Former customers of MF Global Holdings Ltd.’s bankrupt brokerage will be paid the entire $6.7 billion they are owed after a payout that began April 4, according to a Reuters report.
The payout will be shared by 26,500 former commodities and securities customers of the brokerage. The brokerage’s parent company – once run by Jon Corzine, former co-chairman of Goldman Sachs and governor of New Jersey – filed for Chapter 11 bankruptcy protection nearly two and a half years ago.
U.S. Bankruptcy Judge Martin Glenn approved a plan in November to fully repay MF Global customers.
“Checks are going in the mail that will make all public customers of MF Global Inc, 100 percent whole,” said James Giddens, MF Global’s trustee and a Hughes, Hubbard & Reed partner who leads that firm’s corporate reorganization and bankruptcy group, said in a statement.

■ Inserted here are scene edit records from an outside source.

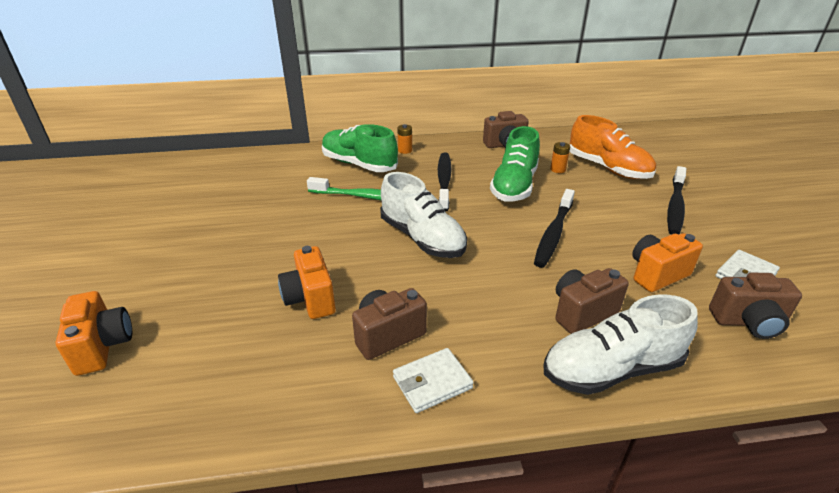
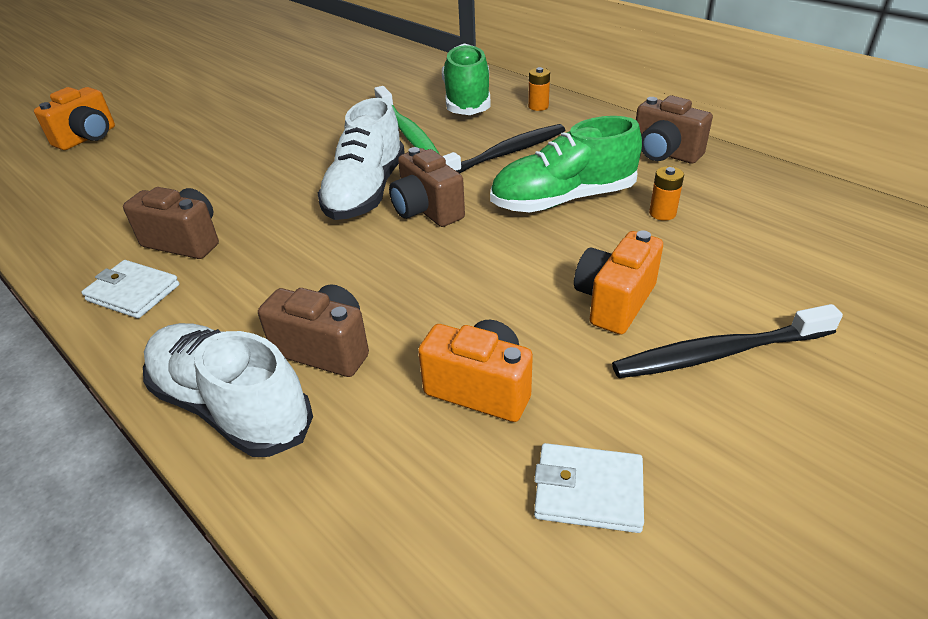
camera: 55 degrees right, 5 degrees up
(310, 299) = (207, 183): orange camera -> orange camera (614, 302)
(554, 233) = (482, 268): black toothbrush -> none
(608, 168) = (740, 252): orange shoe -> none
(748, 322) = (445, 522): brown camera -> brown camera (427, 211)

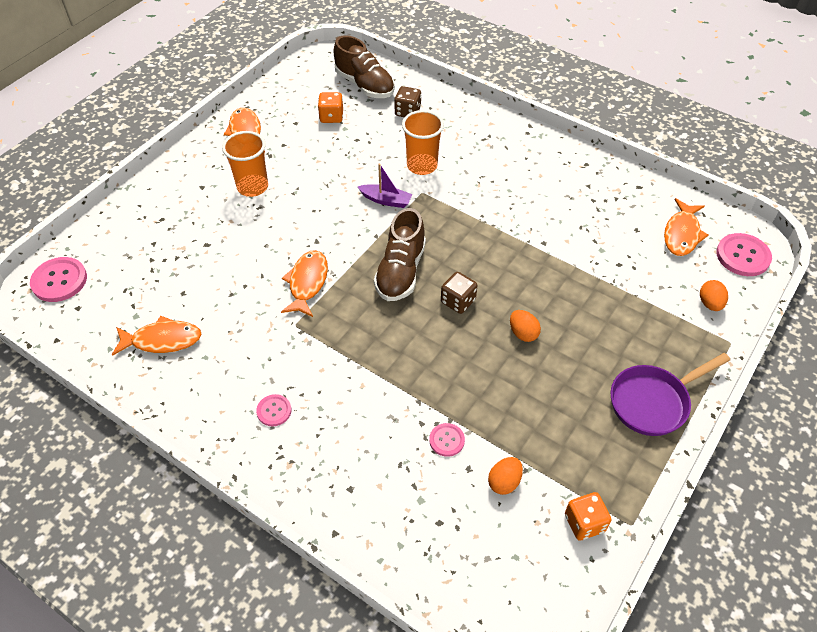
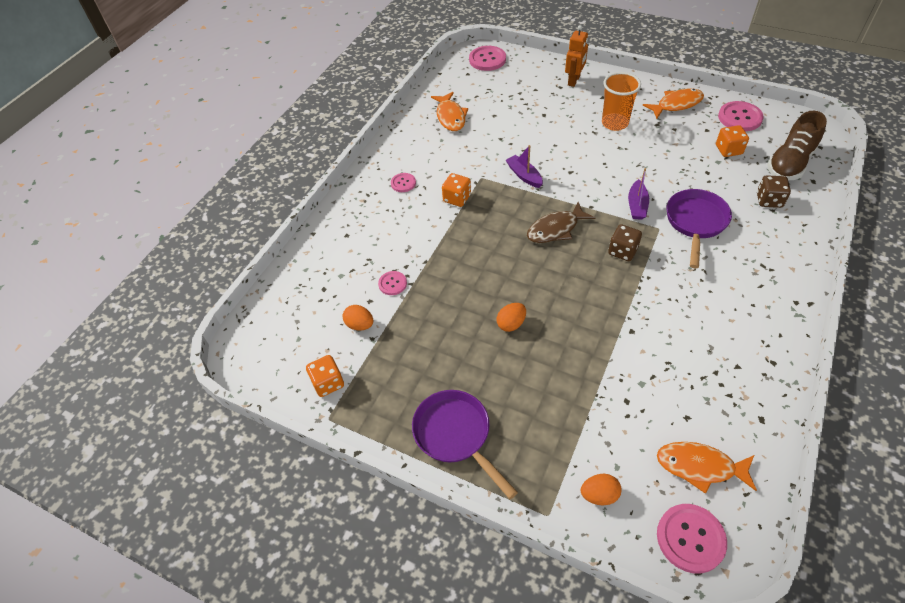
camera: 85 degrees right, 0 degrees up
(157, 204) = (574, 81): none -> orange robot
(288, 96) = (739, 117): none -> pink button
(307, 283) = (524, 175): orange fish -> purple boat
(323, 355) = (457, 198): none -> orange dice
(401, 271) = (556, 229): brown shoe -> brown fish
(422, 166) = (695, 223): orange cup -> purple pan
(458, 301) = (534, 272): brown dice -> brown dice (622, 251)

Some of the money has come from settlements with onetime MF Global counterparties JPMorgan Chase & Co. and CME Group Inc. Additional funds may be received from a British unit, MF Global UK Ltd., Giddens said.
Giddens said 24,020 former U.S. commodities futures and options customers would recover $5.4 billion. Another $880 million would go to 2,047 former foreign commodities futures and options customers, and $376 million would be returned to 428 former securities customers.
MF Global troubles came amid worries about a $6.3 billion bet by Corzine on European sovereign debt and that money from customer accounts had been used to cover liquidity shortfalls.
Corzine and other former MF Global officials remain subject to other lawsuits by investors, customers and regulators.